▸ GOAL OF THE EXERCISE: Each entry should be duplicated verbatim; its pictures should not be.

▸ PROVIDED MATERIAL:
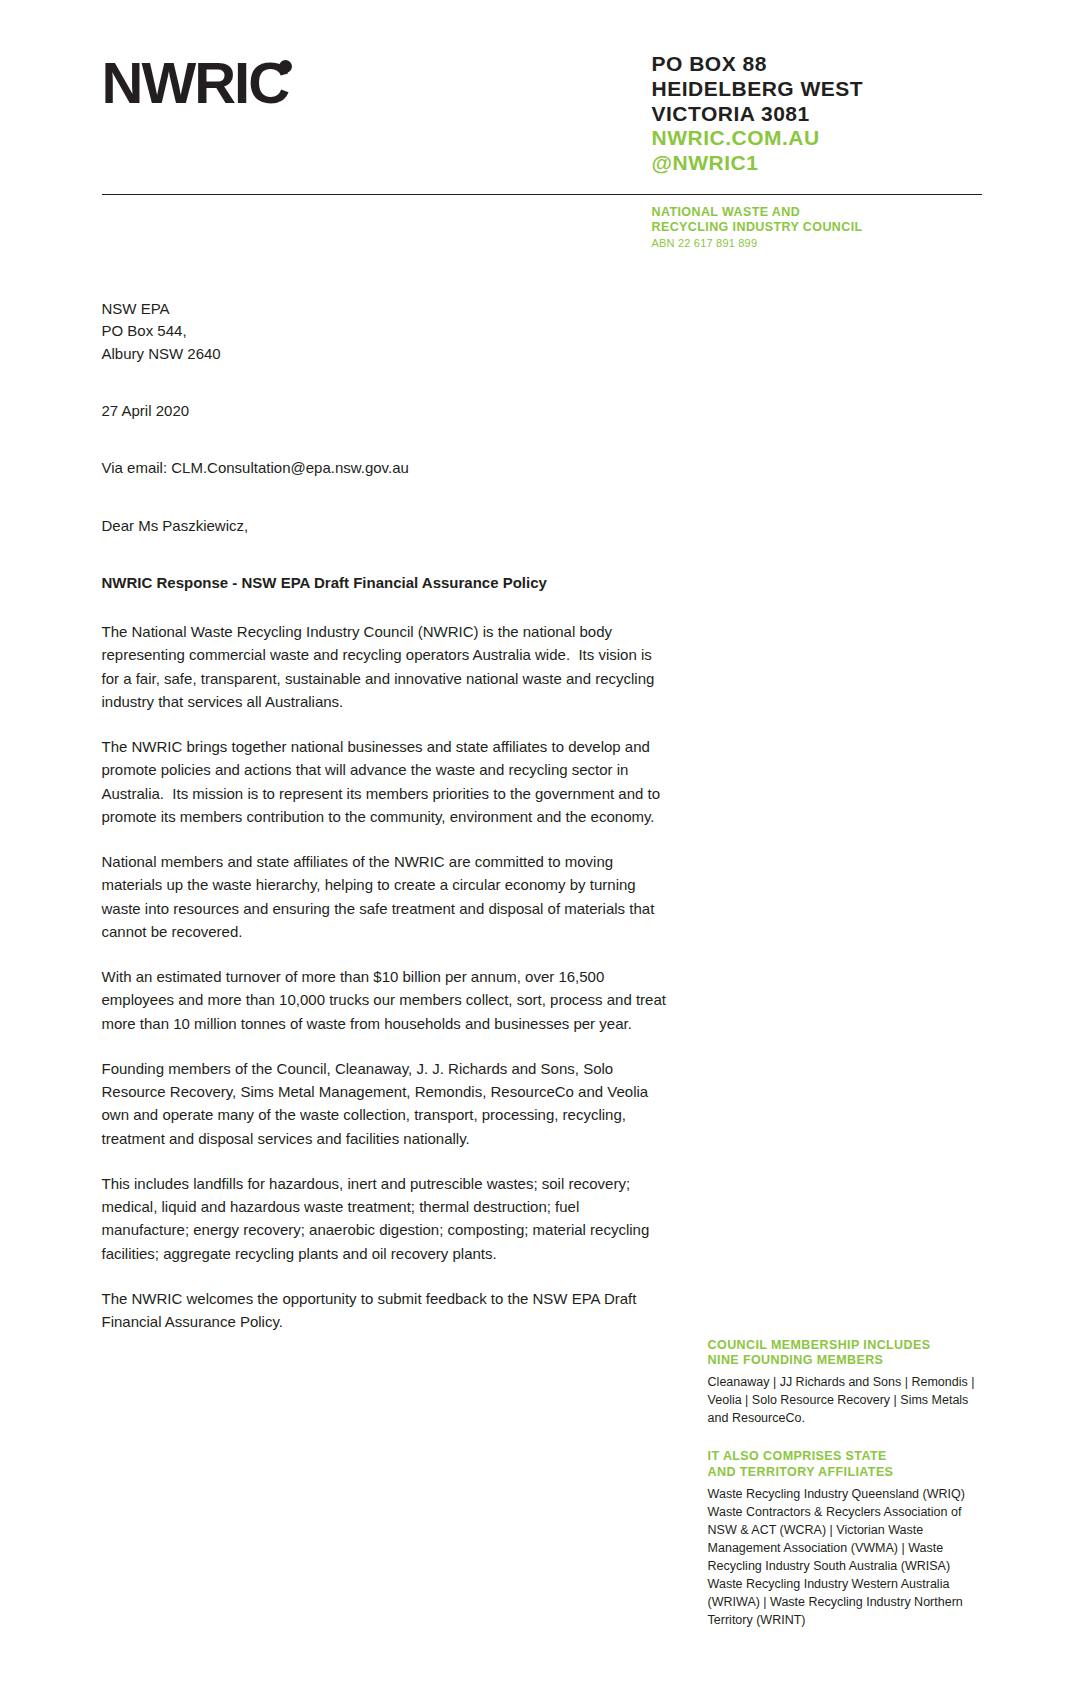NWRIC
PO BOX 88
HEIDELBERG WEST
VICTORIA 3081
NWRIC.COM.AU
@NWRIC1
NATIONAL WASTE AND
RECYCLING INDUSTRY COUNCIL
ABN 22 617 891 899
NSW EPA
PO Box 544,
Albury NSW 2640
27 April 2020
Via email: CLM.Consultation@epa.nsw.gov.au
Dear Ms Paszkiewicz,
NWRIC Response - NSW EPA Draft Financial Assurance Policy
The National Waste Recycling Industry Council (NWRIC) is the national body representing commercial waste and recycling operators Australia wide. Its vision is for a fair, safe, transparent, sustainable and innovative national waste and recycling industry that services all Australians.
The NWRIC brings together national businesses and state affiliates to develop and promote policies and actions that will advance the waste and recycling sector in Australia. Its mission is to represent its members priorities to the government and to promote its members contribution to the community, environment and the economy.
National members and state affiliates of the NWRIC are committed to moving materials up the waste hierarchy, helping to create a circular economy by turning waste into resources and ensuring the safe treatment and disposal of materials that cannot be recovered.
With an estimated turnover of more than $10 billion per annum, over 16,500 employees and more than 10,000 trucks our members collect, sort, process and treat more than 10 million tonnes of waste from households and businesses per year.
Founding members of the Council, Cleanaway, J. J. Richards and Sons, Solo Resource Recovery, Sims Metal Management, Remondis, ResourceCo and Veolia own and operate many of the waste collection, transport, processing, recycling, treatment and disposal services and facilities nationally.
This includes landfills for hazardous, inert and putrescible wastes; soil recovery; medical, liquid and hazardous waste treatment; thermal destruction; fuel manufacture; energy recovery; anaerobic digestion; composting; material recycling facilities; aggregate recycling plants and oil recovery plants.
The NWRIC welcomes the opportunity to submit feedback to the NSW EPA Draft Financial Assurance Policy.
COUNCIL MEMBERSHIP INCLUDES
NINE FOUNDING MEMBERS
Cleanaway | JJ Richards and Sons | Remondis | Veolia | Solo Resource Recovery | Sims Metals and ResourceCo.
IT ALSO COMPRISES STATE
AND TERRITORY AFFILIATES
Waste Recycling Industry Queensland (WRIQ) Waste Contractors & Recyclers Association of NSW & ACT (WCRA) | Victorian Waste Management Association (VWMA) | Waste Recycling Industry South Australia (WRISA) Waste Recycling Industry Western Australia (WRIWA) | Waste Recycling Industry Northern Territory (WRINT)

▸ RESPONSE BOX:
NWRIC
PO BOX 88
HEIDELBERG WEST
VICTORIA 3081
NWRIC.COM.AU
@NWRIC1
NATIONAL WASTE AND
RECYCLING INDUSTRY COUNCIL
ABN 22 617 891 899
NSW EPA
PO Box 544,
Albury NSW 2640
27 April 2020
Via email: CLM.Consultation@epa.nsw.gov.au
Dear Ms Paszkiewicz,
NWRIC Response - NSW EPA Draft Financial Assurance Policy
The National Waste Recycling Industry Council (NWRIC) is the national body representing commercial waste and recycling operators Australia wide. Its vision is for a fair, safe, transparent, sustainable and innovative national waste and recycling industry that services all Australians.
The NWRIC brings together national businesses and state affiliates to develop and promote policies and actions that will advance the waste and recycling sector in Australia. Its mission is to represent its members priorities to the government and to promote its members contribution to the community, environment and the economy.
National members and state affiliates of the NWRIC are committed to moving materials up the waste hierarchy, helping to create a circular economy by turning waste into resources and ensuring the safe treatment and disposal of materials that cannot be recovered.
With an estimated turnover of more than $10 billion per annum, over 16,500 employees and more than 10,000 trucks our members collect, sort, process and treat more than 10 million tonnes of waste from households and businesses per year.
Founding members of the Council, Cleanaway, J. J. Richards and Sons, Solo Resource Recovery, Sims Metal Management, Remondis, ResourceCo and Veolia own and operate many of the waste collection, transport, processing, recycling, treatment and disposal services and facilities nationally.
This includes landfills for hazardous, inert and putrescible wastes; soil recovery; medical, liquid and hazardous waste treatment; thermal destruction; fuel manufacture; energy recovery; anaerobic digestion; composting; material recycling facilities; aggregate recycling plants and oil recovery plants.
The NWRIC welcomes the opportunity to submit feedback to the NSW EPA Draft Financial Assurance Policy.
COUNCIL MEMBERSHIP INCLUDES
NINE FOUNDING MEMBERS
Cleanaway | JJ Richards and Sons | Remondis | Veolia | Solo Resource Recovery | Sims Metals and ResourceCo.
IT ALSO COMPRISES STATE
AND TERRITORY AFFILIATES
Waste Recycling Industry Queensland (WRIQ) Waste Contractors & Recyclers Association of NSW & ACT (WCRA) | Victorian Waste Management Association (VWMA) | Waste Recycling Industry South Australia (WRISA) Waste Recycling Industry Western Australia (WRIWA) | Waste Recycling Industry Northern Territory (WRINT)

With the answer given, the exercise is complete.